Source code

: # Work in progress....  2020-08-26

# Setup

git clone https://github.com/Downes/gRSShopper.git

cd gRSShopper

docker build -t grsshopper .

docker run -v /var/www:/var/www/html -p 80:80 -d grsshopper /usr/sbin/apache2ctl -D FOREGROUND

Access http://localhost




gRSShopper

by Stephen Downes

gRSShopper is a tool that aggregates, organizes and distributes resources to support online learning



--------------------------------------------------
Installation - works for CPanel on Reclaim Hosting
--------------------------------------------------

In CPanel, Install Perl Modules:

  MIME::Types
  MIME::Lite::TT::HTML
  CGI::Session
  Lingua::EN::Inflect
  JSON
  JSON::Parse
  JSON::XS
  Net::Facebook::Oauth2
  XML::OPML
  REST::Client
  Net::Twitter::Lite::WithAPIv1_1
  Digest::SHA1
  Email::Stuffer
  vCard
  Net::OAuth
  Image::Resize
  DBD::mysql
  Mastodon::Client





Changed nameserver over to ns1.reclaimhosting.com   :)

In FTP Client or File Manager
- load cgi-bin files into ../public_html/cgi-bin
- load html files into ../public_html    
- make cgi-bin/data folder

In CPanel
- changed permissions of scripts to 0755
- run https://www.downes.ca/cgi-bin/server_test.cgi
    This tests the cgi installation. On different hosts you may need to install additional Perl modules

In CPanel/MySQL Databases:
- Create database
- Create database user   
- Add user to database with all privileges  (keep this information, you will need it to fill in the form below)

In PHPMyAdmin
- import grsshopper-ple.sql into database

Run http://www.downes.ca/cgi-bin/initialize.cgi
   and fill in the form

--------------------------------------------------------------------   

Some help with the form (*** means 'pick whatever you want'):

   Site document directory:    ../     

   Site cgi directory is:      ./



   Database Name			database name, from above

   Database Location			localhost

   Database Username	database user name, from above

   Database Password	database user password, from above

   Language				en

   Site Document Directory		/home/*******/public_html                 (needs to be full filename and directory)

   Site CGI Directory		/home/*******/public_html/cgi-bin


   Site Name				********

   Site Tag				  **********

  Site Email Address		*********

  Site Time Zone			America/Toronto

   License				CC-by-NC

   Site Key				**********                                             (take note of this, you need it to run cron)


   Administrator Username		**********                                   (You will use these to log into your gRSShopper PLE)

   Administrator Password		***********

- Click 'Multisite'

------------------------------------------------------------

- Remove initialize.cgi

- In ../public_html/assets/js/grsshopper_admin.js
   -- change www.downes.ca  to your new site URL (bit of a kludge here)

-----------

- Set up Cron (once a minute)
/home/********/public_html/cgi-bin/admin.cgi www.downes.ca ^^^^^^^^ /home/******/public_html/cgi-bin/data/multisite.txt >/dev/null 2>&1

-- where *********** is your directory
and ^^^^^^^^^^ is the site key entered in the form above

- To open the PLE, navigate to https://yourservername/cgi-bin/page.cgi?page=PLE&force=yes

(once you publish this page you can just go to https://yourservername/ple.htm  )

• PROBLEM DETAILS:
Print each line of the data exactly as it was written.

• ANSWER BELOW:
Source code

: # Work in progress....  2020-08-26

# Setup

git clone https://github.com/Downes/gRSShopper.git

cd gRSShopper

docker build -t grsshopper .

docker run -v /var/www:/var/www/html -p 80:80 -d grsshopper /usr/sbin/apache2ctl -D FOREGROUND

Access http://localhost




gRSShopper

by Stephen Downes

gRSShopper is a tool that aggregates, organizes and distributes resources to support online learning



--------------------------------------------------
Installation - works for CPanel on Reclaim Hosting
--------------------------------------------------

In CPanel, Install Perl Modules:

  MIME::Types
  MIME::Lite::TT::HTML
  CGI::Session
  Lingua::EN::Inflect
  JSON
  JSON::Parse
  JSON::XS
  Net::Facebook::Oauth2
  XML::OPML
  REST::Client
  Net::Twitter::Lite::WithAPIv1_1
  Digest::SHA1
  Email::Stuffer
  vCard
  Net::OAuth
  Image::Resize
  DBD::mysql
  Mastodon::Client





Changed nameserver over to ns1.reclaimhosting.com   :)

In FTP Client or File Manager
- load cgi-bin files into ../public_html/cgi-bin
- load html files into ../public_html    
- make cgi-bin/data folder

In CPanel
- changed permissions of scripts to 0755
- run https://www.downes.ca/cgi-bin/server_test.cgi
    This tests the cgi installation. On different hosts you may need to install additional Perl modules

In CPanel/MySQL Databases:
- Create database
- Create database user   
- Add user to database with all privileges  (keep this information, you will need it to fill in the form below)

In PHPMyAdmin
- import grsshopper-ple.sql into database

Run http://www.downes.ca/cgi-bin/initialize.cgi
   and fill in the form

--------------------------------------------------------------------   

Some help with the form (*** means 'pick whatever you want'):

   Site document directory:    ../     

   Site cgi directory is:      ./



   Database Name			database name, from above

   Database Location			localhost

   Database Username	database user name, from above

   Database Password	database user password, from above

   Language				en

   Site Document Directory		/home/*******/public_html                 (needs to be full filename and directory)

   Site CGI Directory		/home/*******/public_html/cgi-bin


   Site Name				********

   Site Tag				  **********

  Site Email Address		*********

  Site Time Zone			America/Toronto

   License				CC-by-NC

   Site Key				**********                                             (take note of this, you need it to run cron)


   Administrator Username		**********                                   (You will use these to log into your gRSShopper PLE)

   Administrator Password		***********

- Click 'Multisite'

------------------------------------------------------------

- Remove initialize.cgi

- In ../public_html/assets/js/grsshopper_admin.js
   -- change www.downes.ca  to your new site URL (bit of a kludge here)

-----------

- Set up Cron (once a minute)
/home/********/public_html/cgi-bin/admin.cgi www.downes.ca ^^^^^^^^ /home/******/public_html/cgi-bin/data/multisite.txt >/dev/null 2>&1

-- where *********** is your directory
and ^^^^^^^^^^ is the site key entered in the form above

- To open the PLE, navigate to https://yourservername/cgi-bin/page.cgi?page=PLE&force=yes

(once you publish this page you can just go to https://yourservername/ple.htm  )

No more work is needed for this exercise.